Thanks to the fact that podman is CLI-compatible with the Docker client, moving to podman is now as easy as setting container_manager to /usr/bin/podman instead of /usr/bin/docker.

Creating networks

Unfortunately Podman has no podman create network to create a private network where I can put a set of containers. This is really a shame. Docker networks makes it easy to create a private namespace for containers to communicate. Docker networks allows me to expose ports only to other containers (keeping them unexposed to the host) and name resolution so containers can find each other easily.

One alternative that was suggested to me on the Podman mailing list was to use a pod. But containers in pods share localhost which means that I run the risk of port collision if two containers use the same port. This also adds more complexity as I need to create and start/stop a new entity (the pod) which I never got working using systemd (systemd just killed the pod directly after starting it).

I also cannot use the built in CNI network, or create additional ones, since they don’t provide name resolution and I have no way of knowing the IP for a given container.

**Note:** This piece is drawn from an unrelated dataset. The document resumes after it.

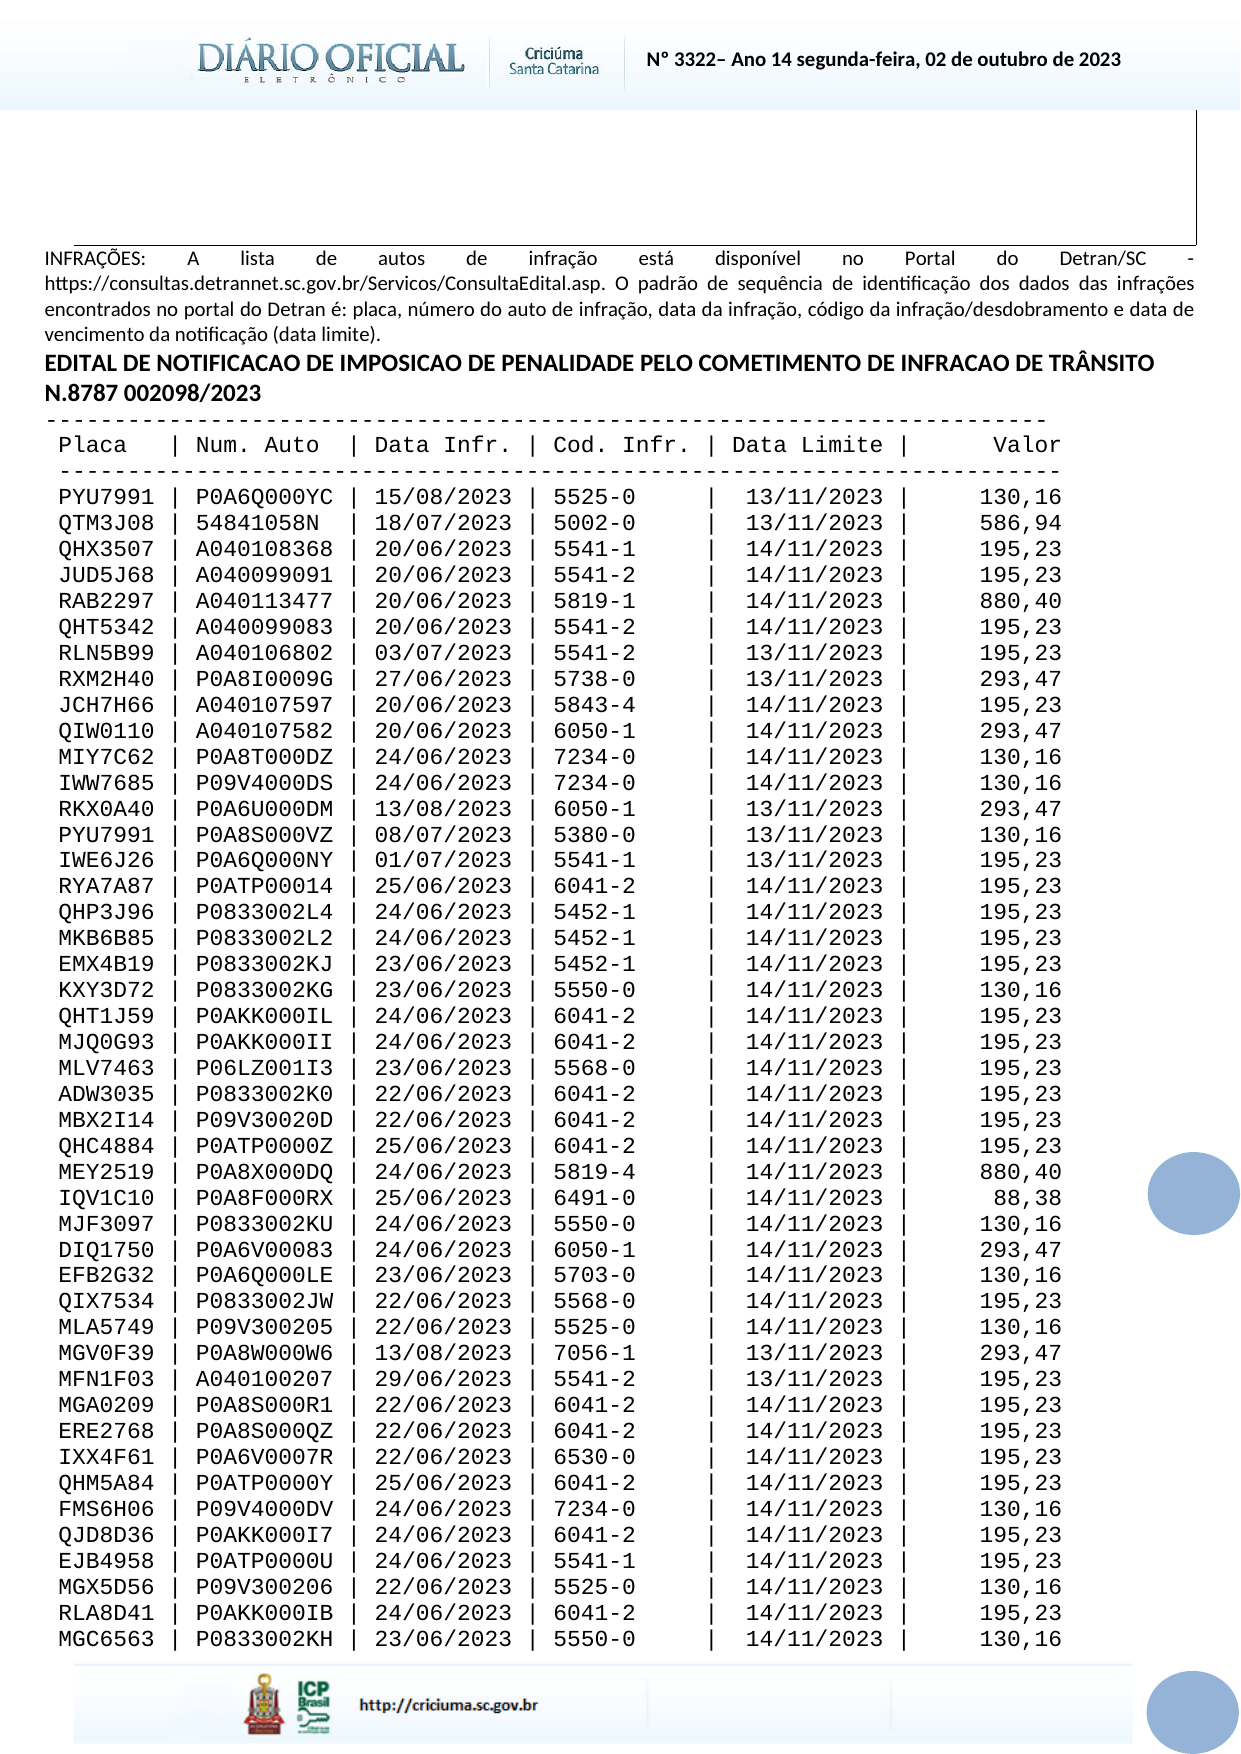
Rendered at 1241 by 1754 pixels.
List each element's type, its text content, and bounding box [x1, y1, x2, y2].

My only solution here was to skip networks all together and use host networking. It comes with some issues:

  • I still have the risk of port collision between containers
  • All ports are published and accessible from outside the host (unless blocked by a firewall)

Working on Mac

Another big thing missing from Podman is a client for macOS. While I use RHEL on all the servers (and Fedora at home) my workstation is a Macbook which means I cannot use Podman when I build containers locally, or troubleshoot podman commands locally. Luckily, I have a really streamlined development environment that makes it a breeze to quickly bring up a virtual machine running CentOS where I can play around. I do miss the ability to build containers on my Mac using Podman but since Docker and Podman both are CNI compatible I can build container images using Docker on my laptop and then manage and run them on RHEL using Podman without problems.

InSpec

My InSpec tests uses some docker resources but I decided to use the service resource instead to verify that the systemd services are running properly, and of course I have a bunch of tests that access the actually software that runs inside the containers.

Summary

So after moving to systemd services it was really easy to port from Docker to Podman. My wishlist for Podman would be the following:

  • Podman modules for Ansible to replace the Docker modules
  • Ability to manage CNI networks using podman network ...
  • Name resolution inside Podman networks
  • Support for macOS

Luckily none of these were showstoppers for me and after figuring it all out it took about a day to convert five Ansible roles from Docker to Podman without loss of end user functionality.